Audition
A Novel
-
- $2.99
Publisher Description
Longlisted for the 2025 Dublin Literary Award
“Profoundly anti-carceral, abundantly queer, and weird as f*ck, Audition will lead you to spine-tingling places if you are willing to navigate its corridors.” —Casey Lucas, bad apple
The spaceship Audition is hurtling through the cosmos towards the event horizon. Squashed immobile into its largest room are three giants: Alba, Stanley, and Drew. If they talk, the spaceship keeps moving; if they are silent, they resume growing.
So they talk, and as they do, Alba, Stanley, and Drew recover their shared memory of what has been done to their former selves—experiences of imprisonment, violence, and misrecognition, of disempowerment and underprivilege.

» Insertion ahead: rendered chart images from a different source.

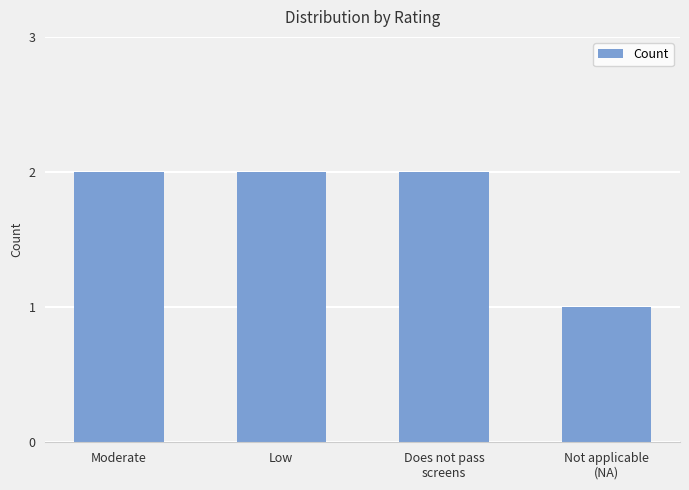

What position from the right is Moderate?

4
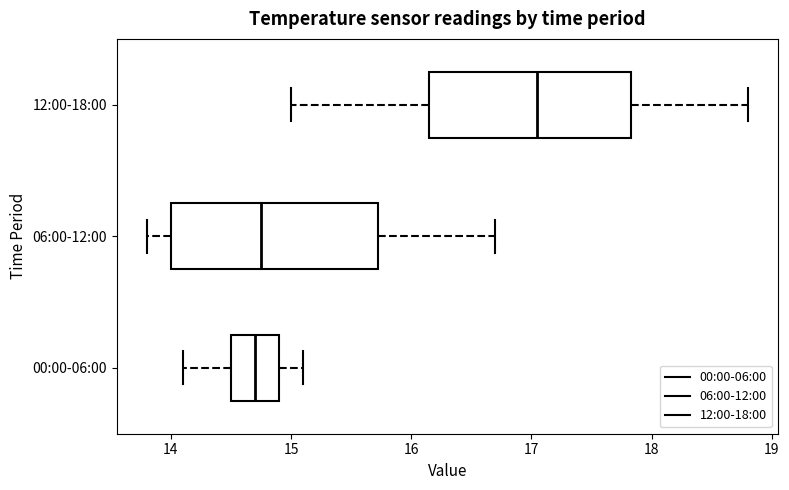

Where does the right whisker of the box for 06:00-12:00 end on the x-axis? The values are not printed on the chart, so give them approximately, as read against the axis.

16.7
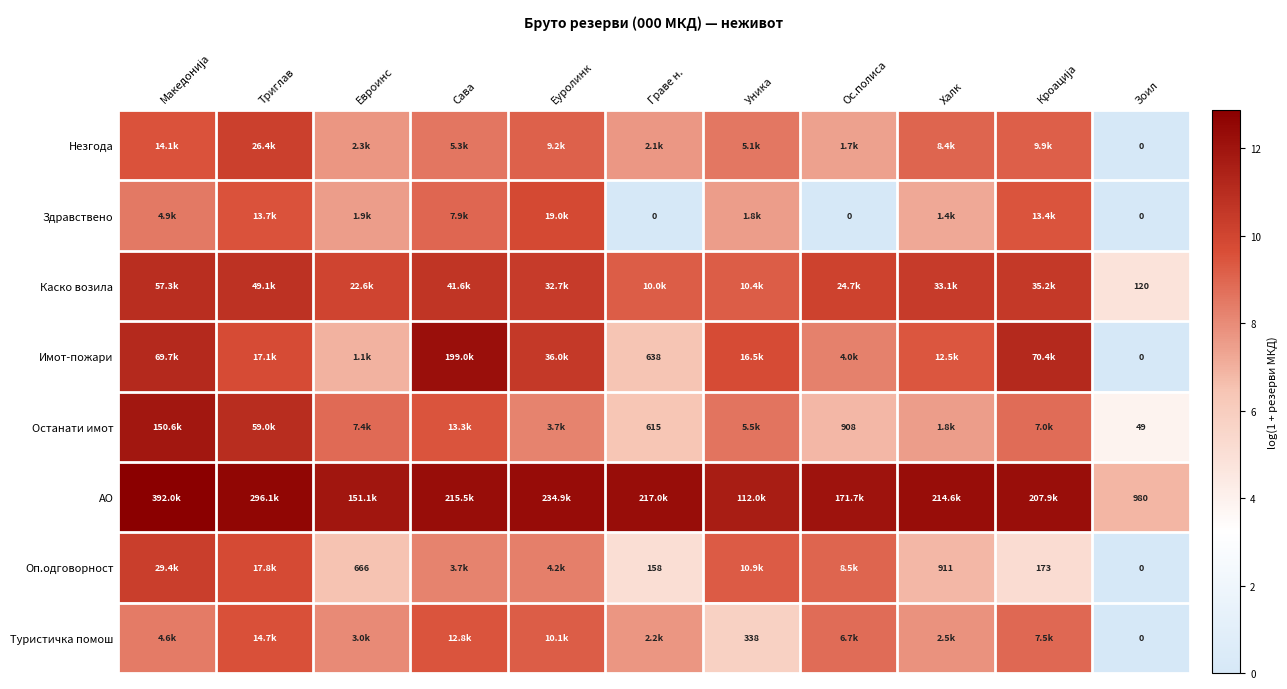

True or false: Имот-пожари has a value of 6.5 at Граве н..

True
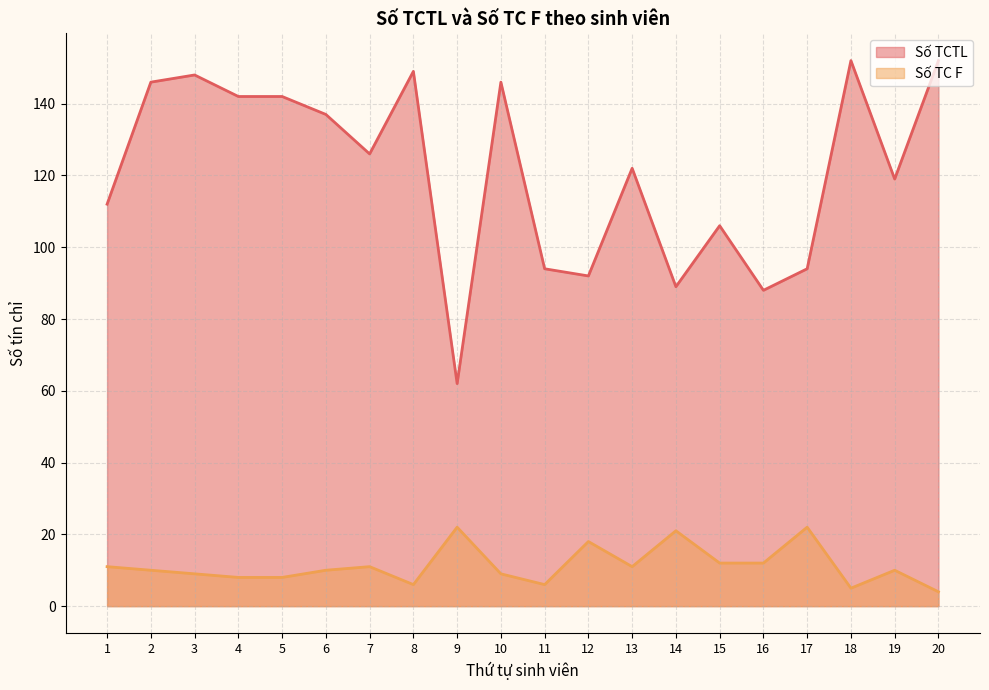

How many categories are shown in the chart?

20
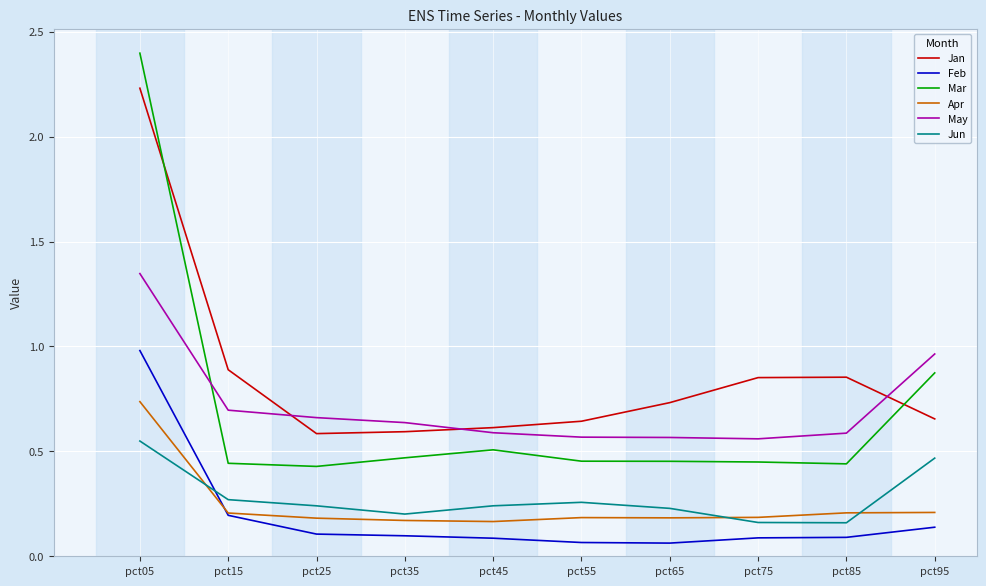

True or false: Apr and Mar cross at least once.

False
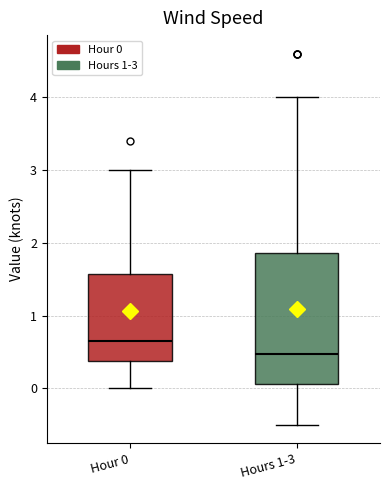

Comparing the boxes themselves (not the whiskers), which one is the tallest?

Hours 1-3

Part science fiction, part social realism, Audition asks what happens when systems of power decide someone takes up too much room, and about how we live with each other’s cruelties, imagine new forms of justice, and transcend the bodies and selves we are given.
APPLE BOOKS REVIEW
Some books are too genre-bending to easily classify and too brilliantly out there to fully explain. Audition is one of them. Nominally, it’s a novel about three giants: Alba, Stanley, and Drew. After growing so tall they’re deemed too big for their society (and failing out of programs designed to make them better fit in), they’re being forever exiled to a faraway planet on a spacecraft powered by their own speech. Author Pip Adam uses beautifully absurd scenarios and occasional trippy abstractions to get at some powerful ideas about structures of power, privilege, and violence. The trio’s story particularly reflects on the prison system, where those who transgress against society often receive treatment that only makes them bigger and bigger outcasts. And yet the three main characters here aren’t angels. As we learn their backstories, we discover the flaws and mistakes that make them compellingly human—or whatever the equivalent is in the world of this wonderfully bizarre read.
PUBLISHERS WEEKLY
The provocative latest by New Zealander Adam (The New Animals) combines science fiction with a treatise against carceral systems. The dialogue-driven narrative has the feel of improvisation as it follows passengers Drew, Stanley, and Alba aboard a spaceship called Audition, where they negotiate the cramped quarters and try to stay positive ("It would be better if we took a moment to be really grateful for this beautiful spacecraft which used to be so perfect for us. Which was built especially for us. When we got too big for Earth," says Stanley). It turns out the trio have grown to more than 18 feet tall while on board, and have discovered that the only way to stop their dangerous rate of growth is to continue talking. They reflect on their metamorphosis, which began in a vaguely described classroom where they prepared for their mission. Eventually, the reader learns that the classroom was not a nurturing environment but a prison, and the Audition constitutes the trio's punishment as it hurtles toward a black hole. Adam charms with her nonstop dialogue and her characters' determination to be hopeful. This ebullient tale thrums with life.